### AUFGABEN
(a) Prüfen Sie, ob die folgenden Aussagen mit dem Ausgangstext übereinstimmen, und antworten Sie jeweils mit Ja oder Nein. Belegen Sie jede Antwort mit den entscheidenden Worten des Ausgangstextes als wörtlichem Zitat.
(i) Die Gemeindemitglieder mussten 3 Pfennig pro Woche beitragen.
(ii) Christoph Stephan arbeitete auch für den Kölner Dom.
(iii) Pfarrer May stand im 19. Jahrhundert mit dem Gesicht zur Gemeinde am Altartisch.
(b) Schreiben Sie den Ausgangstext über die Spendenfinanzierung des Werks von Christoph Stephan nach seinem letzten Satz weiter.

Die Finanzierung wurde aus Spenden gestemmt. Zu 3 Pfennig pro Woche wurden die Gemeindemitglieder verpflichtet, Händler gaben auch schon mal einen Silbergroschen. Und Christoph Stephan,der auch für den Kölner Dom arbeitete, schuf ein monumentales Werk, das heute, bei einer möglichen Rückkehr in den alten Chor, gar nicht mehr ohne weiteres aufgestellt werden könnte: Pfarrer May stand im 19. Jahrhundert noch mit dem Rücken zur Gemeinde am neogotischen Altartisch. Um den frei stehenden Altartisch der modernen Liturgie zu ergänzen, müsste der Chorraum vergrößert werden.

### UNTERSUCHTE DATEN
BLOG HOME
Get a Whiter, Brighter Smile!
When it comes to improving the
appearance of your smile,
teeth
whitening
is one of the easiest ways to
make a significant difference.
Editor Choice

...

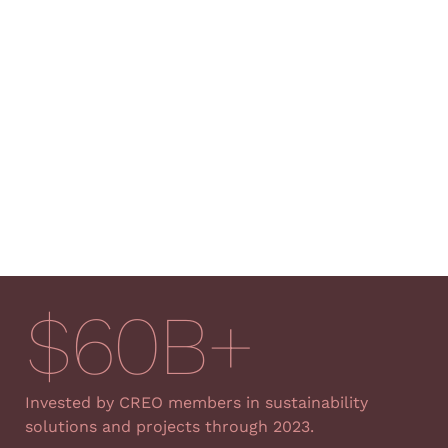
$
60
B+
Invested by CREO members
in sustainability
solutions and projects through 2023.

### LÖSUNGEN
(a)
(i) Ja: „Zu 3 Pfennig pro Woche wurden die Gemeindemitglieder verpflichtet“
(ii) Ja: „der auch für den Kölner Dom arbeitete“
(iii) Nein: „Pfarrer May stand im 19. Jahrhundert noch mit dem Rücken zur Gemeinde am neogotischen Altartisch“

(b)
Maria und Joseph auf Wanderschaft, die bewegte Geschichte des Marien- und des Josephs-Altars von Ferdinand Langenberg

 

 

 

 

 

 

 

 

 

 

 

 

 

 

 

 

 

 

 

 

 

 

 

 

 

 

 

 

 

 

 

 

 

 

 

 

 

 

 

 

 

 

 

 

 

 

 

 

 

 

 

Das Retabel und die es stützende Predella des Marienaltars von Ferdinand

Langenberg in der St. Vincentiuskirche

Foto: Bernhard Kösters

 

Dinslaken Nach der Umwandlung des Kreuzaltars in den neuen Hochaltar 1853 gingen die Modernisierungen zum Ende des 19. Jahrhunderts in St. Vincentius weiter. Und dafür musste der ehemalige Hochaltar, ein Marienaltar aus dem Rokoko, vollständig aus der Kirche weichen. Er wurde, so berichtet Willy Dittgen in den „Stationen“, für den Holzwert nach Walsum verkauft.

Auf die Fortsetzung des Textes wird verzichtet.